Are we witnesses to the fall of America, our modern Rome?

A gate is seen at the Bagram Air Base in Afghanistan, Friday, June 25, 2021. In 2001 the armies of the world united behind America and Bagram Air Base, barely an hours drive from the Afghan capital Kabul, was chosen as the epicenter of Operation Enduring Freedom, as the assault on the Taliban rulers was dubbed. It’s now nearly 20 years later and the last US soldier is soon to depart the base. (AP Photo/Rahmat Gul)
By Grzegorz Adamczyk
3 Min Read

Images from the American Bagram military base in Afghanistan shown by the West’s largest tv stations will forever be remembered as a testament to Joe Biden’s policy. The Americans left their key base in the middle of the night, abandoning equipment, the Afghani staff, and even several thousand detained Taliban members. As if it were some cruel joke, at the very end the American army cut off the base’s electricity.

The images from Bagram will permanently stay in the West’s memory, especially in Europe, and will not help strengthen trans-Atlantic bonds as they are traditionally understood. Most likely, fears will increase that, following Trump’s election defeat, America has not become any more predictable and Biden’s administration is not directed by any thought-out strategy. Instead, the Biden administration is making chaotic and sudden movements which have fatal consequences for the West.

In the case of Afghanistan, Biden has created a void which not only will be quickly filled by the Taliban, but will also become an area of operations for Russia and China.

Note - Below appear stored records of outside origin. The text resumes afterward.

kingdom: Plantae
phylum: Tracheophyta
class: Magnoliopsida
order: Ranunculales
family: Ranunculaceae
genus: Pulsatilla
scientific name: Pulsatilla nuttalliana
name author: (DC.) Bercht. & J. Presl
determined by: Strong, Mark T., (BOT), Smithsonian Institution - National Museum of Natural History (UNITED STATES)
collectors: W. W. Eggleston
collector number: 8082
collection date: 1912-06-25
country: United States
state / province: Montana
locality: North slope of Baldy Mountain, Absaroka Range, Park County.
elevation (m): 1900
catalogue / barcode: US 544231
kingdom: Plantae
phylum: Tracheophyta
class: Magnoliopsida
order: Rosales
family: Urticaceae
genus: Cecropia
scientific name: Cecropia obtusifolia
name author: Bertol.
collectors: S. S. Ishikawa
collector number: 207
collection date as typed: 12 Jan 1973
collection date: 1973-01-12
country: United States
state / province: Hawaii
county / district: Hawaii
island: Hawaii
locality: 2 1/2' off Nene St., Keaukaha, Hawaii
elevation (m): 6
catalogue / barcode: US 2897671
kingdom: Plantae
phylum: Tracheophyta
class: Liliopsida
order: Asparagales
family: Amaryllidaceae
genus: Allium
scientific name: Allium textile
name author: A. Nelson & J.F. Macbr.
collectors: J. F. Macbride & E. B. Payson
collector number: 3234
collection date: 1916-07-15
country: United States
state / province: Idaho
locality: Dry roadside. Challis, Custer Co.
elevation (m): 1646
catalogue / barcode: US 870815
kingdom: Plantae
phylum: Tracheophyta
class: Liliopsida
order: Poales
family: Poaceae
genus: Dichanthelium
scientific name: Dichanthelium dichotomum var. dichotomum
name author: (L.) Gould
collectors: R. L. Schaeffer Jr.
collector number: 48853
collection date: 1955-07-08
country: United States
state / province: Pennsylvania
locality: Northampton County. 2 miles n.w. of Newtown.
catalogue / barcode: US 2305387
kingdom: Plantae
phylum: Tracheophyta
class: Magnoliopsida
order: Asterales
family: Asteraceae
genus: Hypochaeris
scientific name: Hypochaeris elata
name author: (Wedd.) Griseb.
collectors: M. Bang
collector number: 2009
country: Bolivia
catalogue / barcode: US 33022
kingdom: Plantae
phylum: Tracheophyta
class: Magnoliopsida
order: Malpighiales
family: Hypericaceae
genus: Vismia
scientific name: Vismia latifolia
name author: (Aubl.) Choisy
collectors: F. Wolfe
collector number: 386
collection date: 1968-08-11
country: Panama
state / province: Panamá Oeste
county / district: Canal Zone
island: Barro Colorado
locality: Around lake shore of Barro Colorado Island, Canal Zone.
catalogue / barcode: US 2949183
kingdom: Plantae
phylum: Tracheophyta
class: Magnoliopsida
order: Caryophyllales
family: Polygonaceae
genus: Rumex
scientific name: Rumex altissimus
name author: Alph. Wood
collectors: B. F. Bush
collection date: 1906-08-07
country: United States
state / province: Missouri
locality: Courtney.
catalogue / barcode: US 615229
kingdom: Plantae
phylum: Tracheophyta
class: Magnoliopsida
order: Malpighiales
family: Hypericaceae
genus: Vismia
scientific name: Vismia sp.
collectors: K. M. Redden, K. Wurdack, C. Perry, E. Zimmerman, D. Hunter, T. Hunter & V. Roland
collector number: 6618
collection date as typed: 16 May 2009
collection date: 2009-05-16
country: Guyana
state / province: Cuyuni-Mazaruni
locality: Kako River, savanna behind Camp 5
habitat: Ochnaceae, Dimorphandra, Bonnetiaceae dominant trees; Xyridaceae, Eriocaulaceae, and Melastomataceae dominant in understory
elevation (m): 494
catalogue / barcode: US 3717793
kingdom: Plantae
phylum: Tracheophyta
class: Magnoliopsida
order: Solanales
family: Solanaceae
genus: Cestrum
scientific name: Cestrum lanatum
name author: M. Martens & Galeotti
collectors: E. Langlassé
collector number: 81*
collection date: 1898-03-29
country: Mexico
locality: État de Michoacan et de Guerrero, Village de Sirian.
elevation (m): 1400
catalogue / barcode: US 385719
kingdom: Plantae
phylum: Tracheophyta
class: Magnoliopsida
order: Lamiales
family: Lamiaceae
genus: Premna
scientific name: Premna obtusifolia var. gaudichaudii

Are we witnesses to the fall of America? Is our modern Rome breaking apart?

The images from Bagram will permanently stay in the West’s memory, especially in Europe, and will not help strengthen trans-Atlantic bonds as they are traditionally understood.

Bruno Macaes, former Portuguese minister for European affairs, published an interesting book last year titled “History has Begun”. In this book, he claims that what we today see as the fall of America and what started during Obama’s presidency is in reality a historical change during which America is transforming its model of functioning as a superpower – and doing so chaotically.

This transformation concerns both changes to the internal social and political system, as well as reveals Washington’s search for methods to undertake rivalries with new powers such as China.

America will engage in this rivalry no matter what, given that it has 100 years of being a global hegemon behind it, along with powerful resources and civilizational vitality.

Nevertheless, we are watching a completely different America come into being: less European and most definitely unwilling to play the role of a modern Rome. In this sense, there will not be a return to the old concept of the West and trans-Atlantic relations.

Europe must adapt to this situation, and the images from Bagram should mobilize Europe in this direction.

Title image: A gate is seen at the Bagram Air Base in Afghanistan, Friday, June 25, 2021, AP Images.